“These days, people download a song or two from an album. Well, Marquee Moon is not for that. Marquee Moon is the whole thing. One thing. Like Mount Everest.”
Former Television guitarist Richard Lloyd is open to embracing the legacy of his band’s seminal debut, his contribution to it and what a truly extraordinary outfit they were together.
He recounted in a 2013 documentary that DJs used to call the band The Ice Kings of Rock due to their detached onstage demeanour
“At that stage, the music was so transcendent, there was no need to move around on stage,” he said. “I used to come off stage and think ‘four human beings can’t do that’.”
In the mid-90s, it was a different story. Lloyd was in Australia touring as a member of Matthew Sweet’s band. Huge Marquee Moon fan Richard Kingsmill tried to approach him for an interview, only to be told that he doesn’t talk about Television.
One imagines that with such creativity in a band like Television comes a degree of volatility and friction, a matter that Lloyd offers up plenty of detail on in the Prism Archive interview.
Lifelong careers in music are the exception, rather than the rule. For some bands, there need only be one distinguished work that endures. Television’s intricate guitar skill, inventiveness and chemistry on Marquee Moon forged its own singular path and in the process shaped the trajectory of rock music.
David Bowie apparently described Television as being ‘the most original band’ he’d seen in New York after witnessing a gig at Club 82.
To a 13-year-old Kingsmill, who discovered Television via his older brother’s record collection, the band projected something irresistibly cool via Robert Mapplethorpe’s picture that graced the album’s front cover. On the inside sleeve was a simple shot of four guys standing around in the studio looking at each other, an image that was at odds to the complex sounds that came from the record, a contrast Kingsmill found extremely affecting.
“I just loved the image of those four guys just mastering their instruments so well, to come up with this music,” he said. “To me, that’s what a great band is. I just loved everything about what that band achieved on that record.”
What they’d achieved on Marquee Moon was generating something akin to a metaphysical experience.
“Everything just plays off each other,” Kingsmill says of the remarkable title track. “There’s not one extraneous note in the whole thing. Everything builds.
“Tom Verlaine was a huge jazz fan and he listened to a lot of things outside of just guitar rock. You can hear that in the way that song is constructed. It’s a journey. There’s something very poetic about it.
“And the climax in that track, I don’t wanna sound pretentious, but it sounds like a whole flock of birds just flying away. There’s this imagery that comes to mind when you listen to that piece of music. It’s got a film happening at the same time that you hear the music being played. It’s kinda rare for music to conjure such strong imagery, for me anyway.”

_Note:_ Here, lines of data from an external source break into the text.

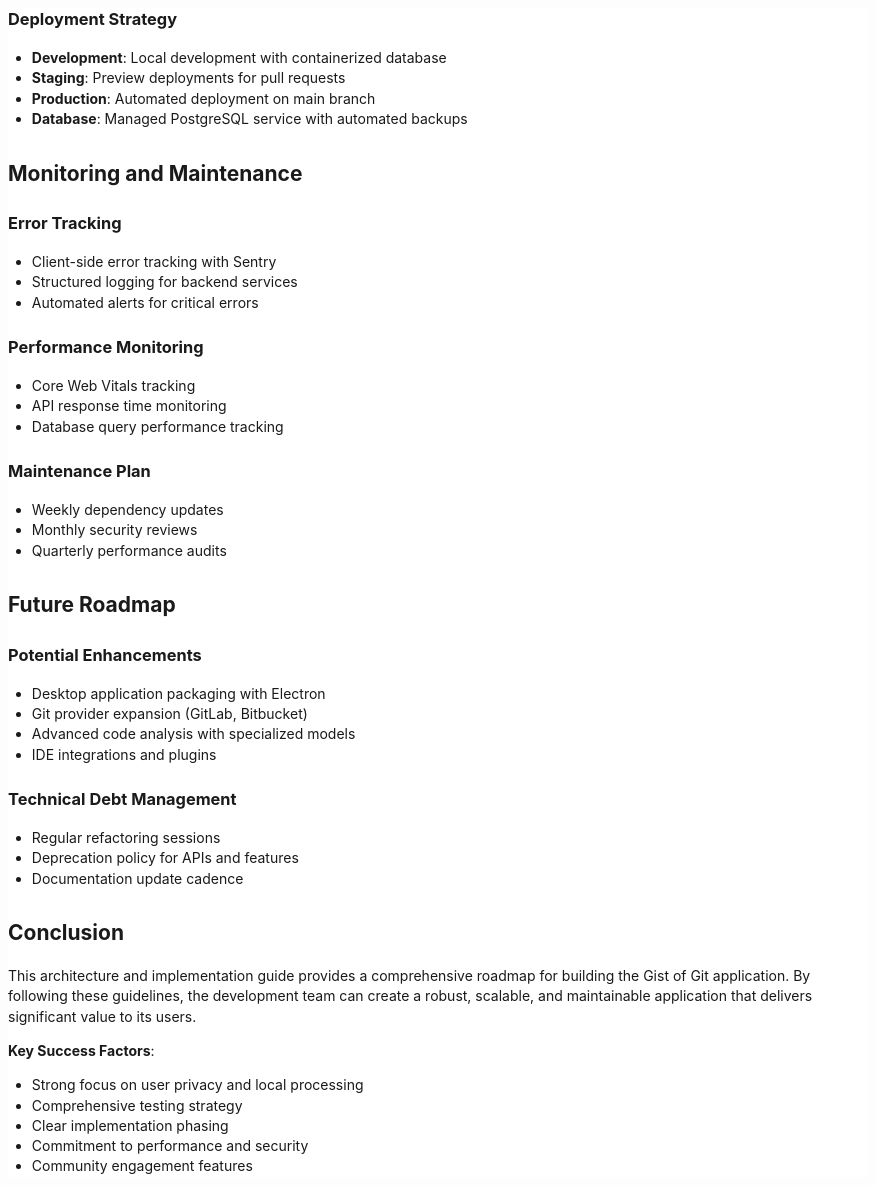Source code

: ### Deployment Strategy

- **Development**: Local development with containerized database
- **Staging**: Preview deployments for pull requests
- **Production**: Automated deployment on main branch
- **Database**: Managed PostgreSQL service with automated backups

## Monitoring and Maintenance

### Error Tracking

- Client-side error tracking with Sentry
- Structured logging for backend services
- Automated alerts for critical errors

### Performance Monitoring

- Core Web Vitals tracking
- API response time monitoring
- Database query performance tracking

### Maintenance Plan

- Weekly dependency updates
- Monthly security reviews
- Quarterly performance audits

## Future Roadmap

### Potential Enhancements

- Desktop application packaging with Electron
- Git provider expansion (GitLab, Bitbucket)
- Advanced code analysis with specialized models
- IDE integrations and plugins

### Technical Debt Management

- Regular refactoring sessions
- Deprecation policy for APIs and features
- Documentation update cadence

## Conclusion

This architecture and implementation guide provides a comprehensive roadmap for building the Gist of Git application. By following these guidelines, the development team can create a robust, scalable, and maintainable application that delivers significant value to its users.

**Key Success Factors**:

- Strong focus on user privacy and local processing
- Comprehensive testing strategy
- Clear implementation phasing
- Commitment to performance and security
- Community engagement features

It wasn’t just about guitars though. The sound of Tom Verlaine’s voice was penetrating, yet full of intrigue. Lyrically his strong literary instincts came through as well as an inclination for the surreal. Cadillacs pulling out of graveyards (‘Marquee Moon’), tight toy nights (‘Venus’) and boats made of ocean (‘See No Evil’), Verlaine’s stories and observations of his surroundings must have seemed bizarre and alien, but New York City in the ‘70s was a magnet for all sorts of colourful characters and their many indulgences.

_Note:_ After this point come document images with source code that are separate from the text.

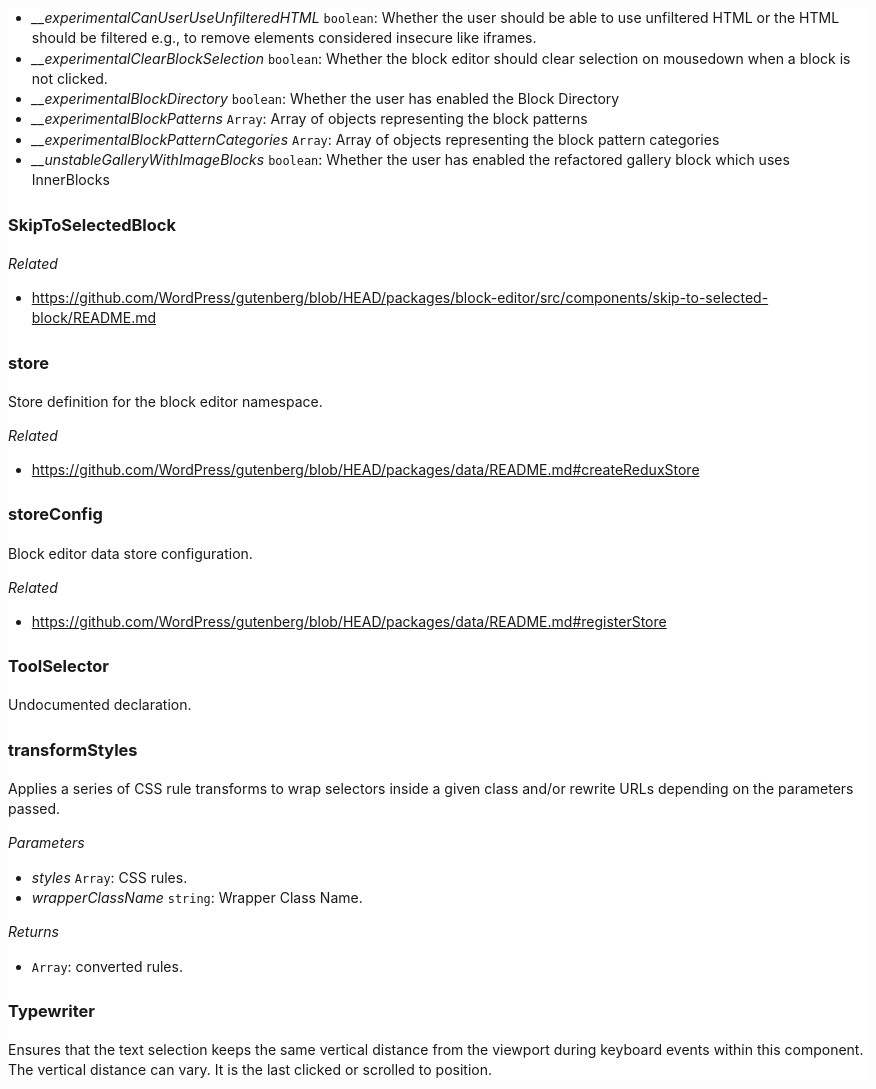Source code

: -   _\_\_experimentalCanUserUseUnfilteredHTML_ `boolean`: Whether the user should be able to use unfiltered HTML or the HTML should be filtered e.g., to remove elements considered insecure like iframes.
-   _\_\_experimentalClearBlockSelection_ `boolean`: Whether the block editor should clear selection on mousedown when a block is not clicked.
-   _\_\_experimentalBlockDirectory_ `boolean`: Whether the user has enabled the Block Directory
-   _\_\_experimentalBlockPatterns_ `Array`: Array of objects representing the block patterns
-   _\_\_experimentalBlockPatternCategories_ `Array`: Array of objects representing the block pattern categories
-   _\_\_unstableGalleryWithImageBlocks_ `boolean`: Whether the user has enabled the refactored gallery block which uses InnerBlocks

### SkipToSelectedBlock

_Related_

-   <https://github.com/WordPress/gutenberg/blob/HEAD/packages/block-editor/src/components/skip-to-selected-block/README.md>

### store

Store definition for the block editor namespace.

_Related_

-   <https://github.com/WordPress/gutenberg/blob/HEAD/packages/data/README.md#createReduxStore>

### storeConfig

Block editor data store configuration.

_Related_

-   <https://github.com/WordPress/gutenberg/blob/HEAD/packages/data/README.md#registerStore>

### ToolSelector

Undocumented declaration.

### transformStyles

Applies a series of CSS rule transforms to wrap selectors inside a given class and/or rewrite URLs depending on the parameters passed.

_Parameters_

-   _styles_ `Array`: CSS rules.
-   _wrapperClassName_ `string`: Wrapper Class Name.

_Returns_

-   `Array`: converted rules.

### Typewriter

Ensures that the text selection keeps the same vertical distance from the
viewport during keyboard events within this component. The vertical distance
can vary. It is the last clicked or scrolled to position.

Channelling that excitement and energy, as well as his exposure to other writers was freeing.
“To me there’s something else in there, where you don’t have to be confined to the kind of rhetoric you get, at least I got, when I was growing up,” Verlaine explained in a 1992 interview with American radio DJ Frank Andrick.
“So much of everything is conditioning and so much of conditioning is language, so I supposed reading some of those poets at a certain time lit me up somehow.”
Four decades later, his band’s first musical document still fires up the imagination and inspires awe, the type reserved for those albums that deservedly sit atop the musical summit.